Decía otro pensador colosal como Ernesto Sábato (doctor en física) que en las matemáticas, en los números, era capaz de encontrar el orden apolíneo y el cosmos que la dionisiaca literatura le negaba. Se diría que Sampedro hizo el camino a la inversa. Brillante economista en la primavera de sus días, su carrera literaria se hizo más poderosa con el paso de los años, a la par que su desencanto con las ciencias económicas descaradamente puestas al servicio de los poderosos. La definición más común para la figura del desaparecido literato es una palabra muy querida para mí: “humanista”. Y en efecto, nada más enriquecedor puede haber que el humanismo. El situar al ser humano como centro de todas las cosas y luchar por dignificarlo y respetarlo en su relación con el entorno que le rodea. El humanista, al contrario que el individualista, parte de la exaltación y vivencia de su propio e intransferible yo para enriquecerse con la convivencia de los demás. El humanista, por tanto, como el existencialista, es un ser condenado al sufrimiento en cuanto se ve conocedor de todos los males que le rodean. El poeta metafísico John Donne escribió en el siglo XVII (y posteriormente lo recuperó “Papá” Hemingway a mediados del XX) aquello de que la muerte de cualquier hombre le disminuía, porque estaba ligado a la humanidad. El ser humano no puede concebirse indiferente a la humanidad en la que se engloba como miembro de la única especie conocida dotada de raciocinio. Por eso el humanista sabe que mientras haya hambre y pobreza en el mundo, por muy bien que le vayan las cosas como individuo, será parte de una humanidad enferma, es decir, él mismo será un ser humano enfermo, al ser incapaz de resolver algo tan básico como la carestía alimenticia en un mundo en el que se arrojan a diario toneladas de comida a la basura. El individualista, por su lado, vive feliz y convencido de que la única humanidad que importa es la que empieza y termina en si mismo. No hay afección ni empatía por el entorno, al contrario, el entorno ha de estar a su servicio y provecho. 

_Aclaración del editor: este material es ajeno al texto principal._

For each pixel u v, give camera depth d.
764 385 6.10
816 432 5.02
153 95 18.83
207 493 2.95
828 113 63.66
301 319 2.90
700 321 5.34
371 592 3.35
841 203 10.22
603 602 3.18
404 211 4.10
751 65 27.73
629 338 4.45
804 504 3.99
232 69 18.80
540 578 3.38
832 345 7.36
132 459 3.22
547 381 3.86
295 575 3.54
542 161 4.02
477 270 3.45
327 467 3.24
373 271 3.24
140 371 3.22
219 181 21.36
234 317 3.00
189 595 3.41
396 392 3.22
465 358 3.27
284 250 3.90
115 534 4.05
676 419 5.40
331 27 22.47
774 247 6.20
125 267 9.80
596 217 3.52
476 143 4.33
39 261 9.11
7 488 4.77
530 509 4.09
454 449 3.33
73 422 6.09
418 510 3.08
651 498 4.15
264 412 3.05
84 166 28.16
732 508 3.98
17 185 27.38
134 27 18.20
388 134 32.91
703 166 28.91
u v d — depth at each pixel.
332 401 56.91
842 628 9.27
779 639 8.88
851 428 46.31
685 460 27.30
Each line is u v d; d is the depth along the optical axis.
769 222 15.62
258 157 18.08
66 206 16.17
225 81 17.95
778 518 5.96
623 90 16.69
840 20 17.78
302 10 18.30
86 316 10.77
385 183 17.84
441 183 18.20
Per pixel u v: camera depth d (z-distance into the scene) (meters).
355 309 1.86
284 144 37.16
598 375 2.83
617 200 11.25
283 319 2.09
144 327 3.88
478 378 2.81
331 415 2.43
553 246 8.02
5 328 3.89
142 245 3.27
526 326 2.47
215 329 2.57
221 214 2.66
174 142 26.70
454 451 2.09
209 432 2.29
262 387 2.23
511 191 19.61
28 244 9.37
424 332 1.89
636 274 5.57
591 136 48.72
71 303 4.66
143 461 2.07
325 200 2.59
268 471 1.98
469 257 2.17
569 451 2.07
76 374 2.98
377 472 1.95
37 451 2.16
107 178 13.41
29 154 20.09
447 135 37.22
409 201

En definitiva la enseñanza que nos deja Sampedro es la del existencialismo más elemental. Esa que se basa en la pregunta “¿quién soy?” y no en la cuestión “¿cuánto poseo?” (o “¿cuánto soy”), mal endémico en nuestra sociedad y sobre el cual se hartó de advertirnos. Esperemos que su lucha memorable por desarrollarse, primero como propio ser humano, y después como integrante de un colectivo, no haya caído en saco roto. Descanse en paz, maestro.